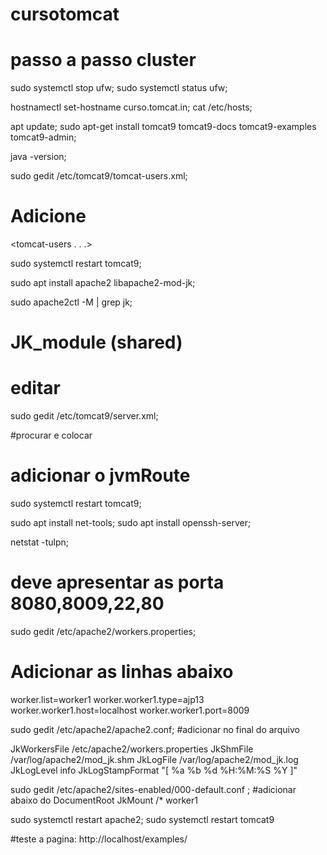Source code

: # cursotomcat
# passo a passo cluster

sudo systemctl stop ufw;
sudo systemctl status ufw;

hostnamectl set-hostname curso.tomcat.in;
cat /etc/hosts;

apt update;
sudo apt-get install tomcat9 tomcat9-docs tomcat9-examples tomcat9-admin;

java -version;
 
sudo gedit /etc/tomcat9/tomcat-users.xml;

# Adicione
 <tomcat-users . . .>
   <user username="tomcat" password="tomcat" roles="manager-gui,admin-gui,manager-script"/>
 </tomcat-users>

sudo systemctl restart tomcat9;

sudo apt install apache2 libapache2-mod-jk;

sudo apache2ctl -M | grep jk;
#  JK_module (shared)

# editar
sudo gedit /etc/tomcat9/server.xml;

#procurar e colocar
<Connector protocol="AJP/1.3" port="8009" secretRequired="false" address="0.0.0.0" redirectPort="8443" /> 

# adicionar o jvmRoute
<Engine name="Catalina" defaultHost="localhost" jvmRoute="worker1">
sudo systemctl restart tomcat9;

sudo apt install net-tools;
sudo apt install openssh-server;

netstat -tulpn;
# deve apresentar as porta 8080,8009,22,80

sudo gedit /etc/apache2/workers.properties;
# Adicionar as linhas abaixo

worker.list=worker1
worker.worker1.type=ajp13
worker.worker1.host=localhost
worker.worker1.port=8009

sudo gedit /etc/apache2/apache2.conf;
#adicionar no final do arquivo

JkWorkersFile /etc/apache2/workers.properties
JkShmFile /var/log/apache2/mod_jk.shm
JkLogFile /var/log/apache2/mod_jk.log
JkLogLevel info
JkLogStampFormat "[ %a %b %d %H:%M:%S %Y ]"

sudo gedit /etc/apache2/sites-enabled/000-default.conf ;
#adicionar abaixo do DocumentRoot
JkMount /* worker1

sudo systemctl restart apache2;
sudo systemctl restart tomcat9

#teste a pagina: http://localhost/examples/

WORK REQUEST: Wherever an image appears, omit it; copy the rest of the records exactly.

YOUR SOLUTION:
Source code

: # cursotomcat
# passo a passo cluster

sudo systemctl stop ufw;
sudo systemctl status ufw;

hostnamectl set-hostname curso.tomcat.in;
cat /etc/hosts;

apt update;
sudo apt-get install tomcat9 tomcat9-docs tomcat9-examples tomcat9-admin;

java -version;
 
sudo gedit /etc/tomcat9/tomcat-users.xml;

# Adicione
 <tomcat-users . . .>
   <user username="tomcat" password="tomcat" roles="manager-gui,admin-gui,manager-script"/>
 </tomcat-users>

sudo systemctl restart tomcat9;

sudo apt install apache2 libapache2-mod-jk;

sudo apache2ctl -M | grep jk;
#  JK_module (shared)

# editar
sudo gedit /etc/tomcat9/server.xml;

#procurar e colocar
<Connector protocol="AJP/1.3" port="8009" secretRequired="false" address="0.0.0.0" redirectPort="8443" /> 

# adicionar o jvmRoute
<Engine name="Catalina" defaultHost="localhost" jvmRoute="worker1">
sudo systemctl restart tomcat9;

sudo apt install net-tools;
sudo apt install openssh-server;

netstat -tulpn;
# deve apresentar as porta 8080,8009,22,80

sudo gedit /etc/apache2/workers.properties;
# Adicionar as linhas abaixo

worker.list=worker1
worker.worker1.type=ajp13
worker.worker1.host=localhost
worker.worker1.port=8009

sudo gedit /etc/apache2/apache2.conf;
#adicionar no final do arquivo

JkWorkersFile /etc/apache2/workers.properties
JkShmFile /var/log/apache2/mod_jk.shm
JkLogFile /var/log/apache2/mod_jk.log
JkLogLevel info
JkLogStampFormat "[ %a %b %d %H:%M:%S %Y ]"

sudo gedit /etc/apache2/sites-enabled/000-default.conf ;
#adicionar abaixo do DocumentRoot
JkMount /* worker1

sudo systemctl restart apache2;
sudo systemctl restart tomcat9

#teste a pagina: http://localhost/examples/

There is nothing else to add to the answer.